**EXERCISE TASK:**
Copy the entries from the line holding "family: Laniidae" through the end of the entries, both included, and swap "common name" for "vernacular name" everywhere it appears in them. Change nothing else, and leave the pictures out.

**LISTING:**
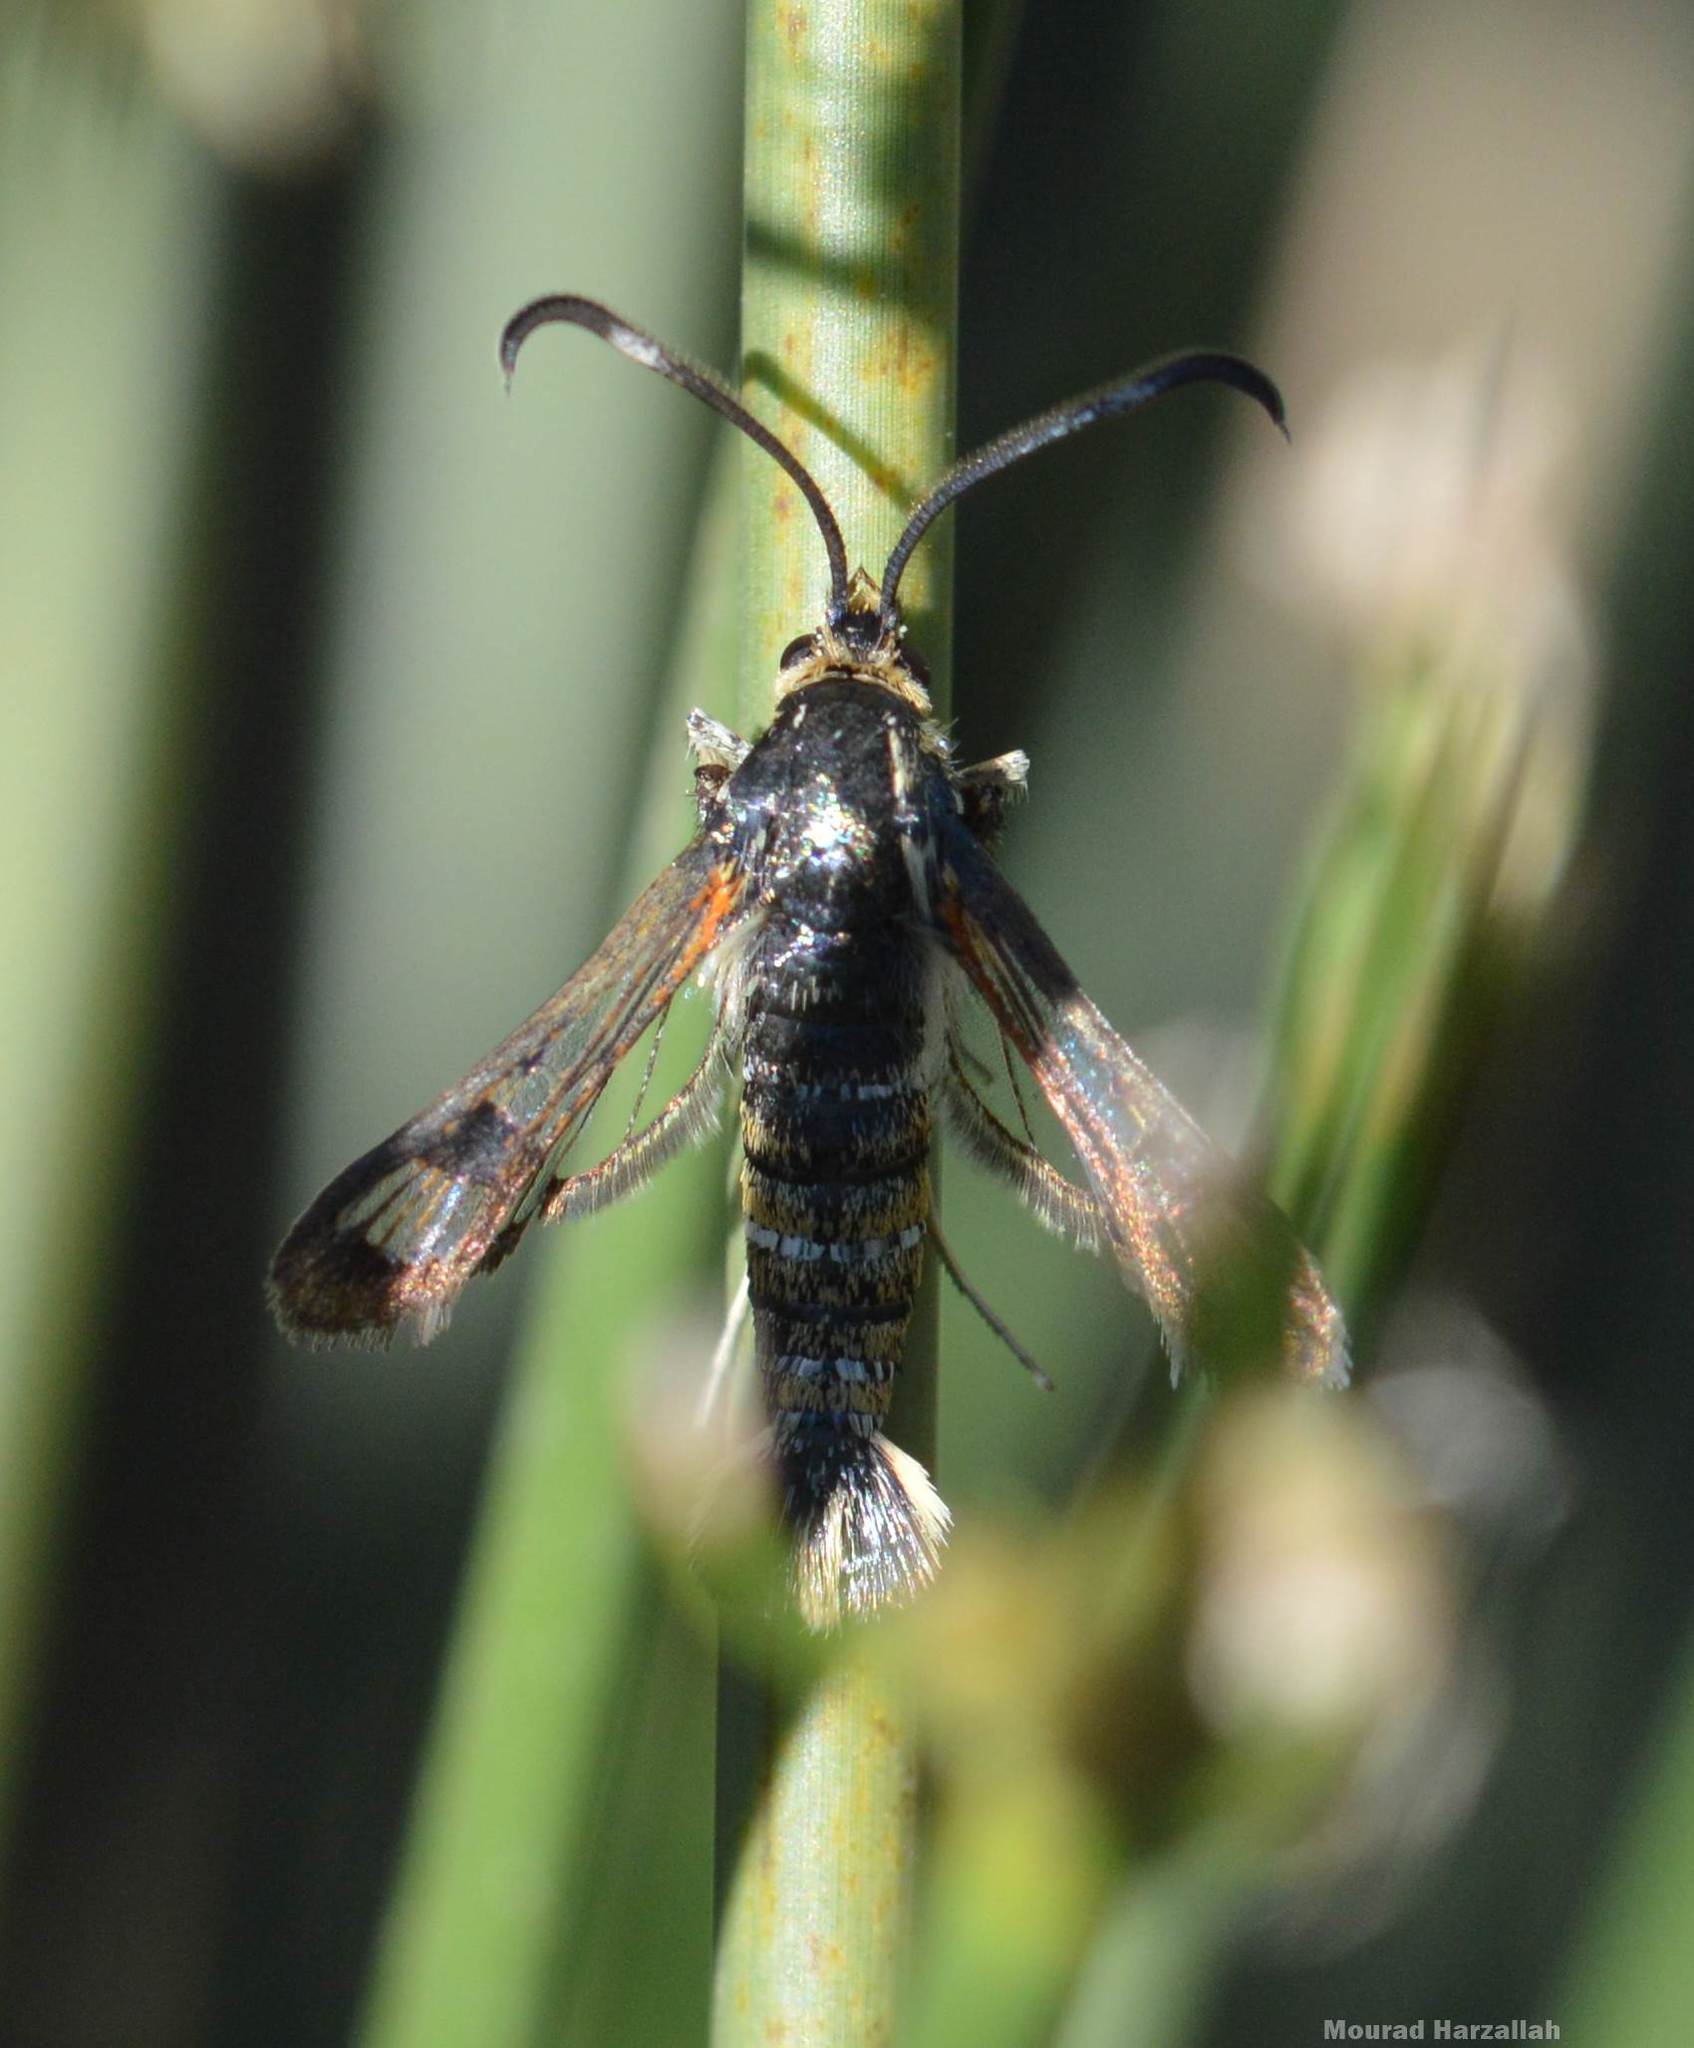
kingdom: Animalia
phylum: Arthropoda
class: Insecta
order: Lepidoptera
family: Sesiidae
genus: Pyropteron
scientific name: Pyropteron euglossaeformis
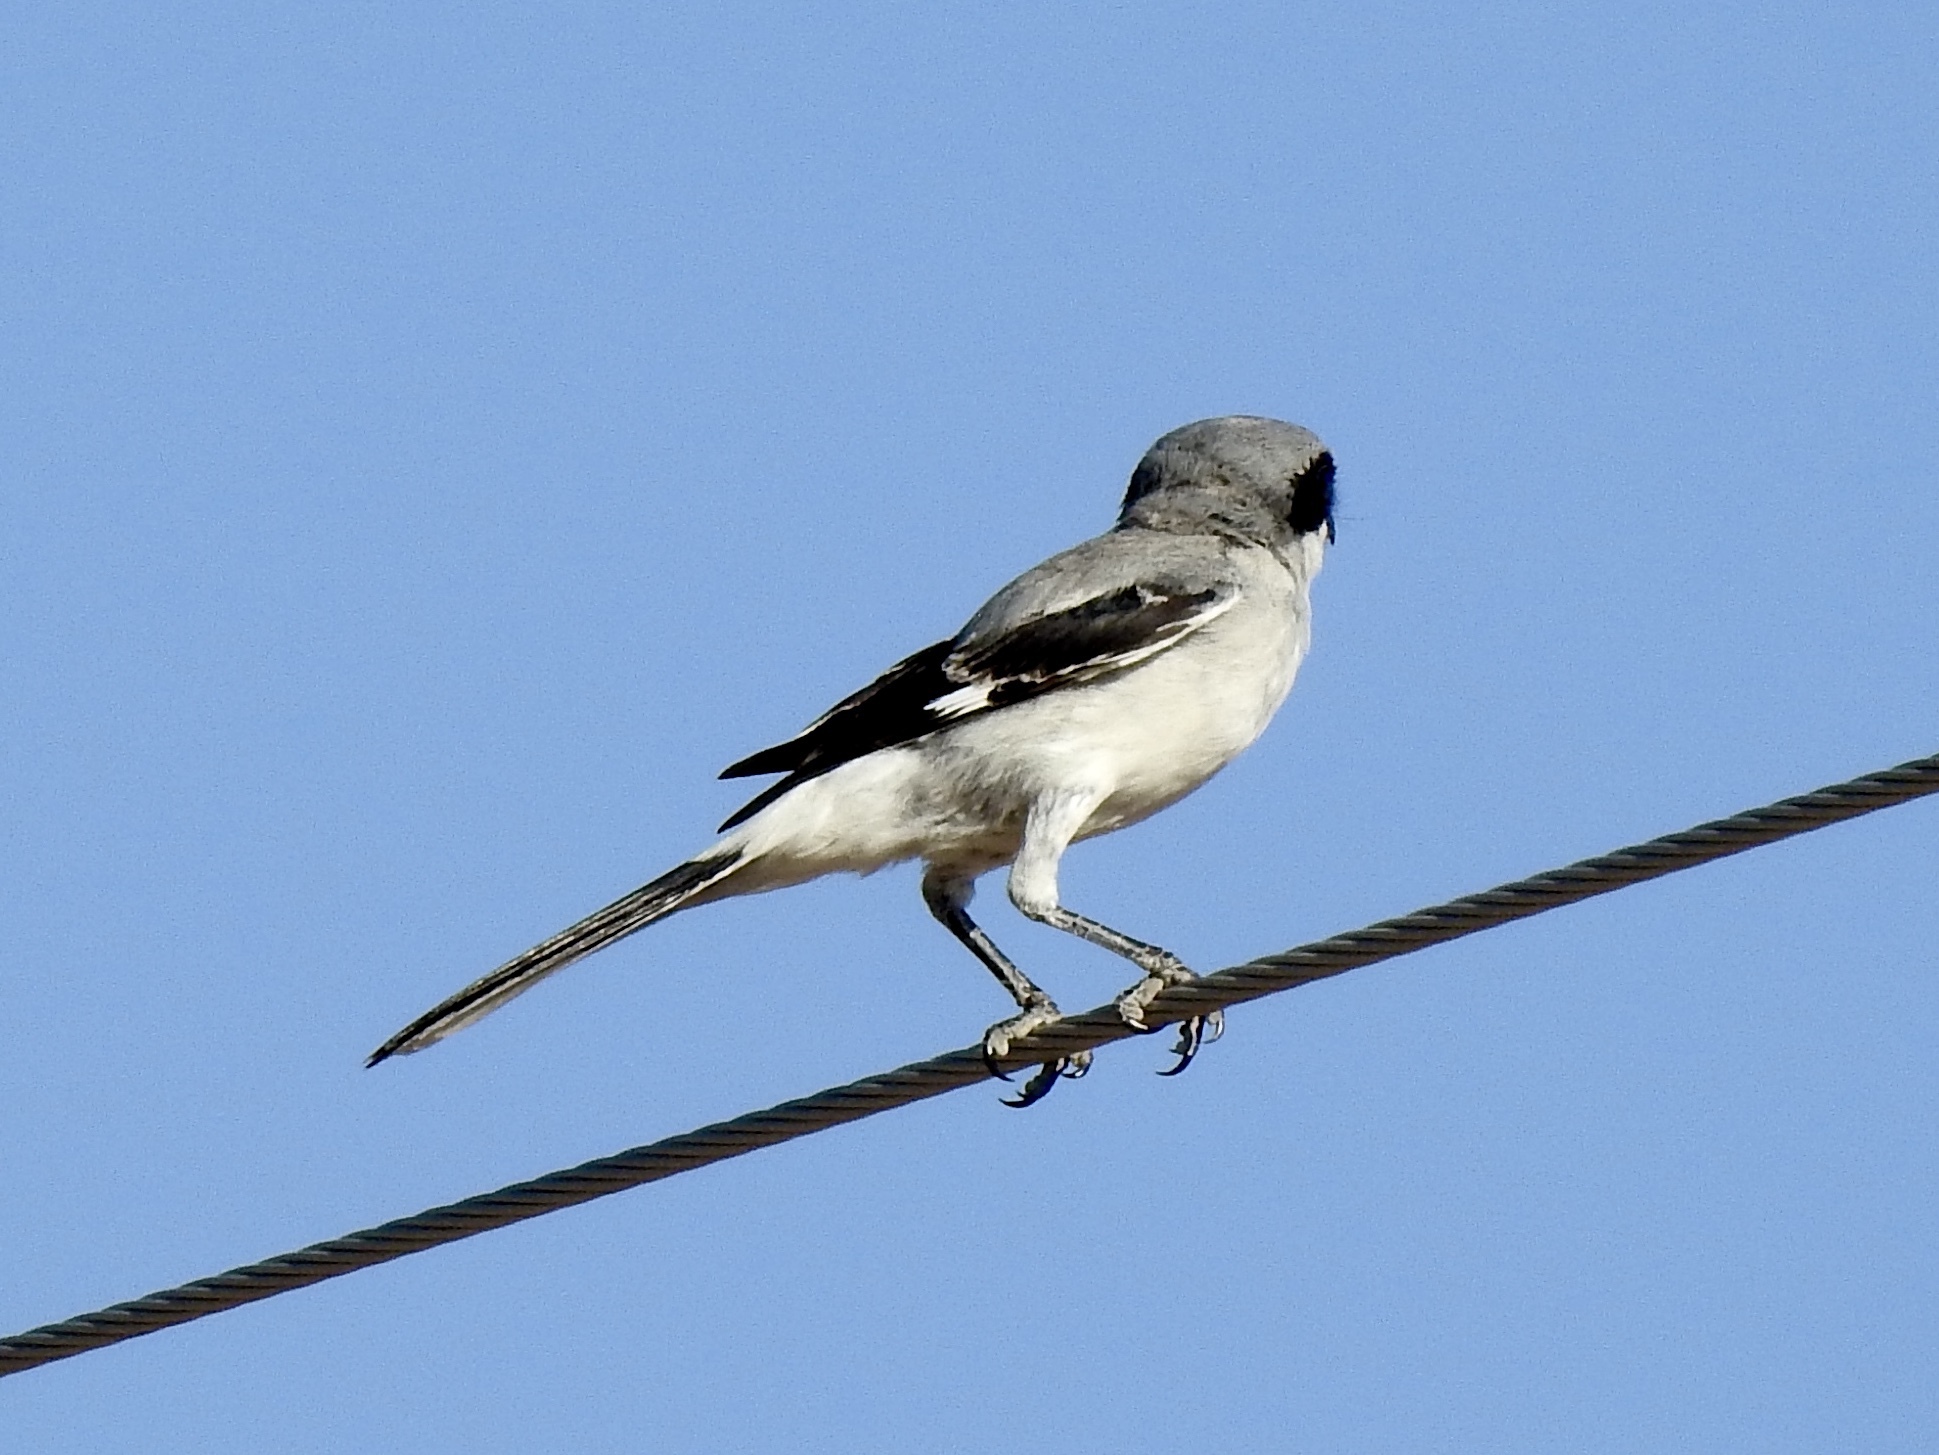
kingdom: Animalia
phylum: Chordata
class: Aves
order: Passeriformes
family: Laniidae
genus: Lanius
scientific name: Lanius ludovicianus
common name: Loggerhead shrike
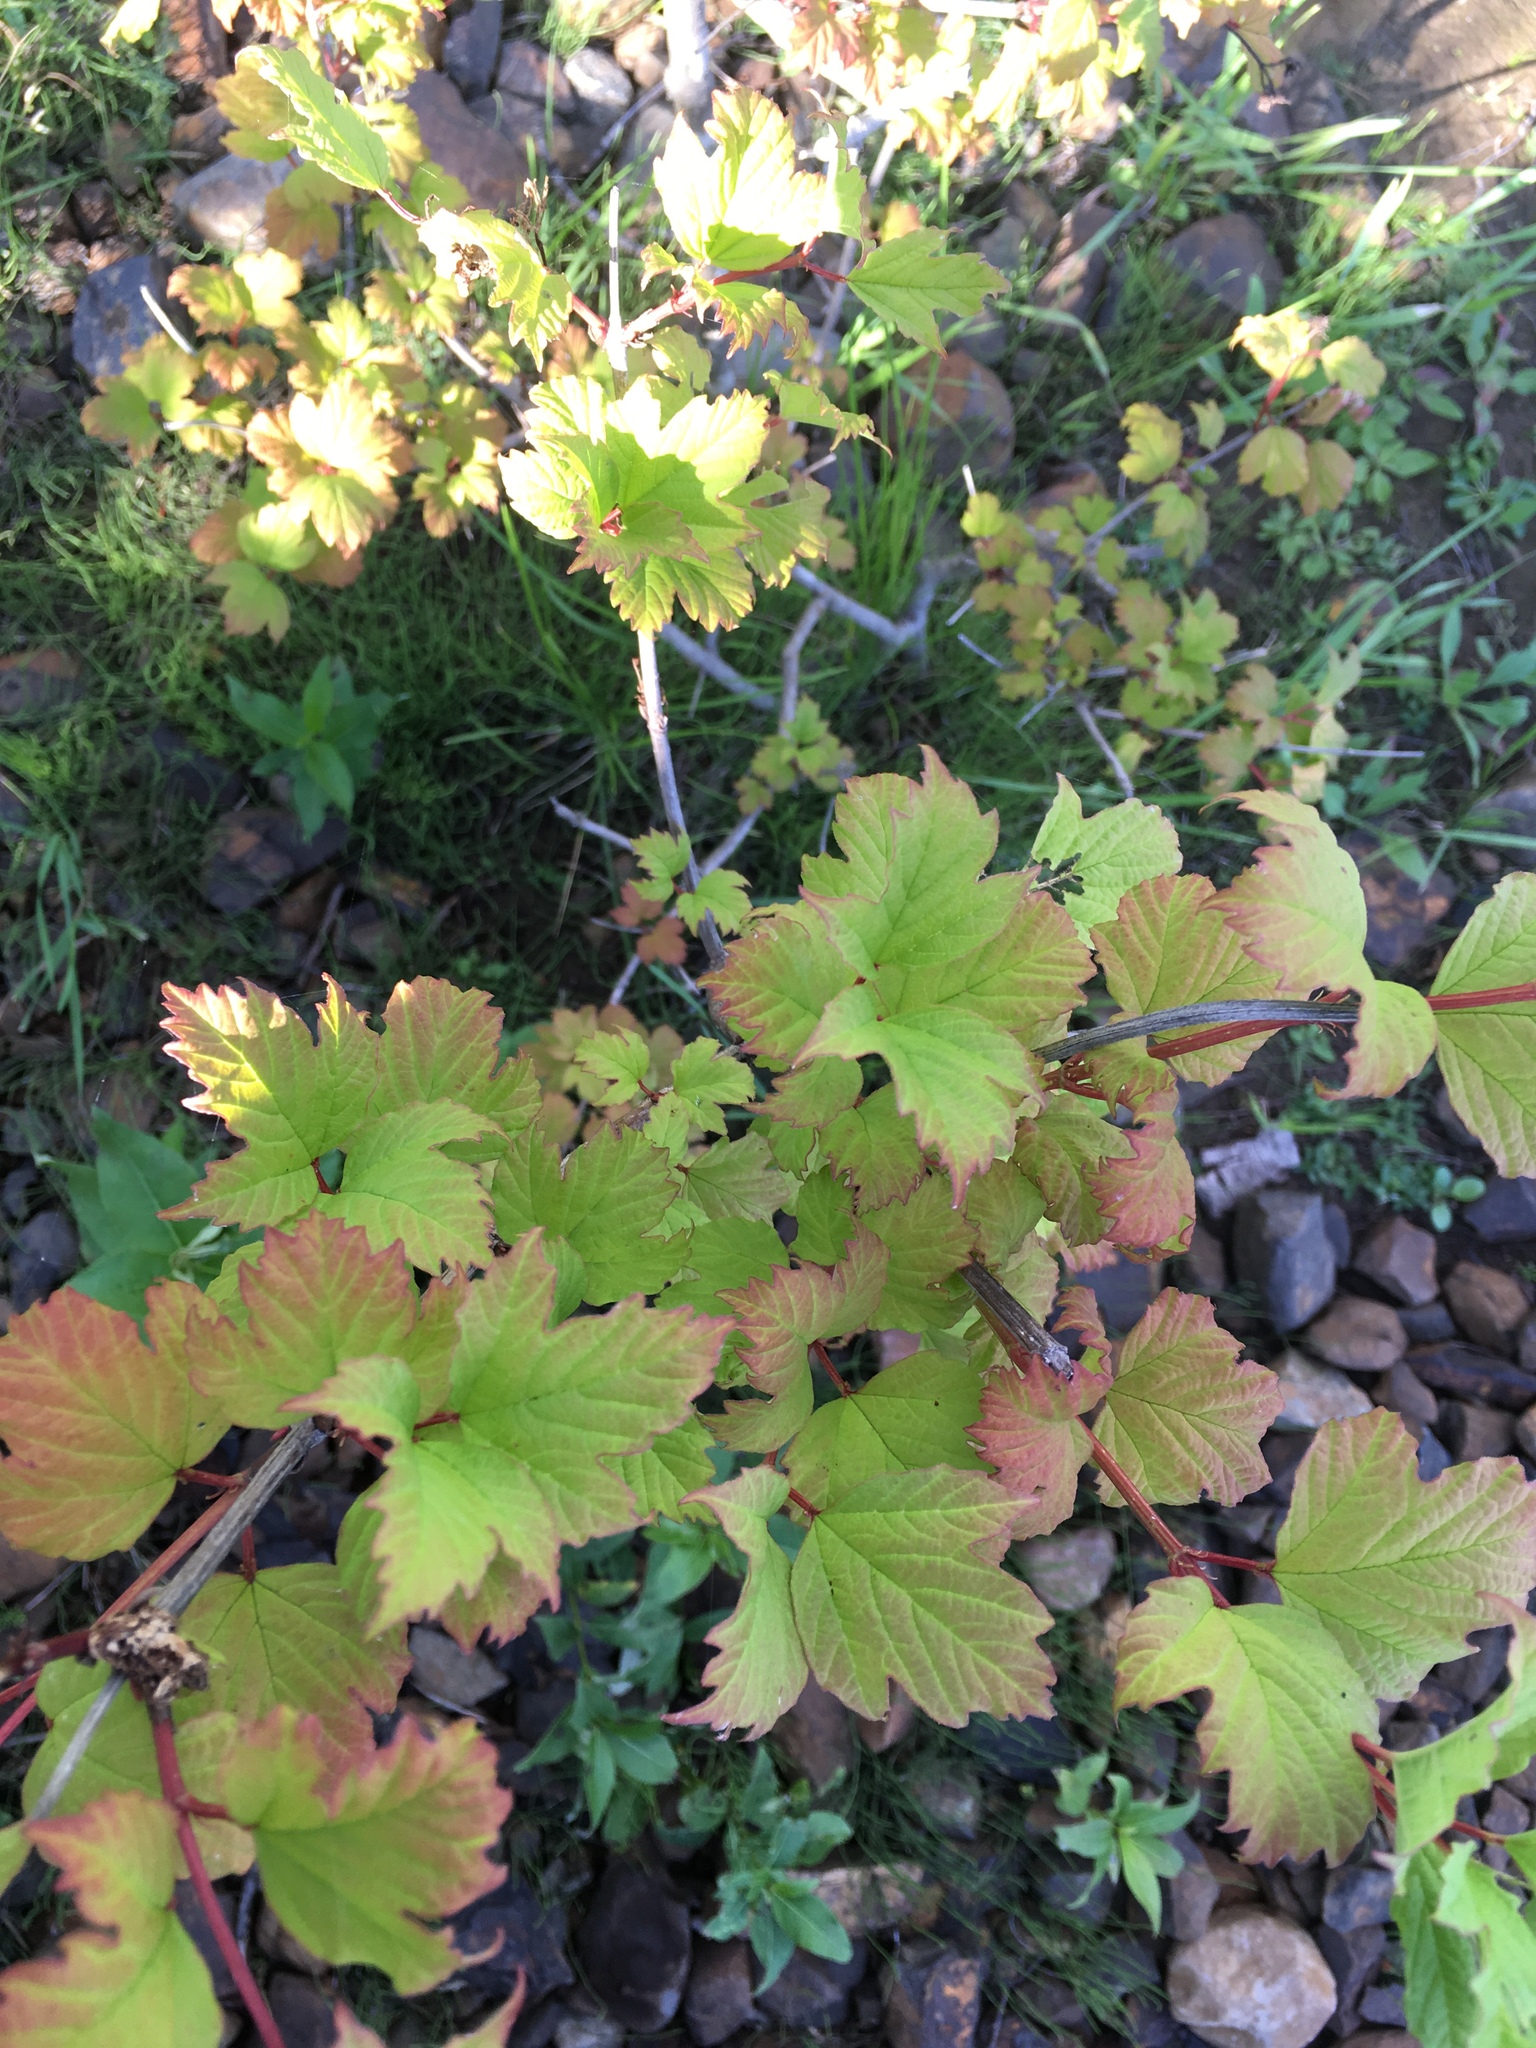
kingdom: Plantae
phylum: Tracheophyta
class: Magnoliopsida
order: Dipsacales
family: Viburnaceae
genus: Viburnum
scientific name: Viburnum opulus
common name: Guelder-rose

**EXERCISE RESPONSE:**
family: Laniidae
genus: Lanius
scientific name: Lanius ludovicianus
vernacular name: Loggerhead shrike
kingdom: Plantae
phylum: Tracheophyta
class: Magnoliopsida
order: Dipsacales
family: Viburnaceae
genus: Viburnum
scientific name: Viburnum opulus
vernacular name: Guelder-rose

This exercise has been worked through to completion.